Pour construire les 35 étages de l'Arche, il eut à vaincre de nombreuses difficultés qui se transformèrent en autant de performances. Par exemple, ce cube creux de 100 m de côté a été conçu comme une mégastructure indépendante. Elle repose sur 12 piliers qui supportent les 300.000 tonnes du bâtiment ; intercalées entre les piliers et la mégastructure, des plaques de néoprène absorbent les vibrations et les variations dimensionnelles. Les façades extérieures sont couvertes de 2.800 panneaux en vitre optique (sans déformations des reflets). Chacun pèse (et coûte) l'équivalent d'une petite voiture : il a fallu trouver une technique pour les faire tenir de manière invisible. Les poutres en béton précontraint de 70 m supportant le toit d'un hectare ont été coulée à 110 m de haut, avec une précision de l'ordre du millimètre. Leur fabrication a nécessité l'invention d'un béton spécialement résistant à base de fumée de silice.
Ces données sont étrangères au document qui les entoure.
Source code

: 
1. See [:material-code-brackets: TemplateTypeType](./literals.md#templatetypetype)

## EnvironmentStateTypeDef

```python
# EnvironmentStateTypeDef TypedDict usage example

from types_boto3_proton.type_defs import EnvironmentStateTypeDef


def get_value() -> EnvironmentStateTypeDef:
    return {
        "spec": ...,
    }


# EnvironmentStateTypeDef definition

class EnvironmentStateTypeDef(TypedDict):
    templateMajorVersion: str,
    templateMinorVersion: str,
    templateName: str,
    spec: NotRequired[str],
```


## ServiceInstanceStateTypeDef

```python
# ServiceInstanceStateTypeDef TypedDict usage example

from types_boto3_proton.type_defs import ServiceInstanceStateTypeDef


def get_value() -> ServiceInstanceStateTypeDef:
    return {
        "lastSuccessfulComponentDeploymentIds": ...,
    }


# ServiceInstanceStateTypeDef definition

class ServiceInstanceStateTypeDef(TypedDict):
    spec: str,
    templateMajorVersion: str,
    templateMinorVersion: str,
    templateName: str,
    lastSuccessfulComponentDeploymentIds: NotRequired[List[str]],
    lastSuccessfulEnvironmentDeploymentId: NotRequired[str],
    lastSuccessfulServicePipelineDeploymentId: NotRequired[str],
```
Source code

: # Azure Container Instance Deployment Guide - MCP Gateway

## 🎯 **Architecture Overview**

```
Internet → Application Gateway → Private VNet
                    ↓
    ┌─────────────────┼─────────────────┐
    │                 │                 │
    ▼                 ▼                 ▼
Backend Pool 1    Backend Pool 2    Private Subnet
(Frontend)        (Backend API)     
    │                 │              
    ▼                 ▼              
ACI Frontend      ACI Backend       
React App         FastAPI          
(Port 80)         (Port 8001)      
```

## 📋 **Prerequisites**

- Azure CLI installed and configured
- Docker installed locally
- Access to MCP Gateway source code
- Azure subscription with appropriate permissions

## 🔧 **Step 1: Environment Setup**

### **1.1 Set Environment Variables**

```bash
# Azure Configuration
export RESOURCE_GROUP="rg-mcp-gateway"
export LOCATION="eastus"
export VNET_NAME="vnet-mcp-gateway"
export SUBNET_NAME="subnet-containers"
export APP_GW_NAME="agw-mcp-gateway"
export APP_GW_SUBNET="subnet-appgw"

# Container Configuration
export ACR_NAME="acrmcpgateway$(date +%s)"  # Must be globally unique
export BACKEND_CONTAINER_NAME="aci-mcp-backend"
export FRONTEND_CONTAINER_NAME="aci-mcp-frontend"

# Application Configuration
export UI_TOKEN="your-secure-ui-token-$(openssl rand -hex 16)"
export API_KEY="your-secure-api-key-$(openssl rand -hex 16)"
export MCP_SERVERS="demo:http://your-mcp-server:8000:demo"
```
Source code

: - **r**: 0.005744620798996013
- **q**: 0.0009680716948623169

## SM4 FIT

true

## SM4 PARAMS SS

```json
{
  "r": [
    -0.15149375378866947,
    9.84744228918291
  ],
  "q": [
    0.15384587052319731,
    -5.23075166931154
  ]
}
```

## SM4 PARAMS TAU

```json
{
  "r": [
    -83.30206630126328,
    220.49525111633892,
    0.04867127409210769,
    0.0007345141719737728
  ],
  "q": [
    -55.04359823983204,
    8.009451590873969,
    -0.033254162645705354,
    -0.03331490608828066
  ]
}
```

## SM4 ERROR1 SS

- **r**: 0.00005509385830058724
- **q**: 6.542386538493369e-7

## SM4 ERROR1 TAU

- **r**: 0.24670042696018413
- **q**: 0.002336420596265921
L'Arche n'est pas totalement de face par rapport à l'Axe. Cette inclinaison a été voulue par l'architecte : il désirait que l'on comprenne le volume cubique en apercevant une face intérieure et extérieure. L'angle choisi est de 6,3° le même que celui du Louvre où commence l'Axe. Le sens de l'inclinaison a été dicté par l'emplacement des piliers au sol qui est encombré de routes et voies ferrées.
Le destin voulut que von Spreckelsen ne vit pas l'achèvement de son œuvre. La maladie l'emporta en 1987. Paul Andreu, architecte attitré des Aéroports de Paris avait été nommé mandataire français de la maîtrise d'œuvre pour assister l'architecte danois. Il mena seul le chantier jusqu'à son terme.
Commencée en 1985, l'Arche a été inaugurée le 14 juillet 1989 pour le bicentenaire de la Révolution française. Monument architectural, la Grande Arche a aussi une force symbolique marquée par la présence dans son toit de la Fondation "L'Arche de la Fraternité" dépendant des Droits de l'Homme.
Identique vue de l'ouest comme de l'est, la Grande Arche a pesé lourd dans la décision de poursuivre l'aménagement de l'espace qui va de ses pieds à la Seine à Nanterre. Déjà, en 1983, Von Spreckelsen écrivait de manière prémonitoire dans la présentation de son projet : "La Grande Arche est un cube ouvert, une fenêtre sur le monde, comme un point d'orgue provisoire sur l'avenir".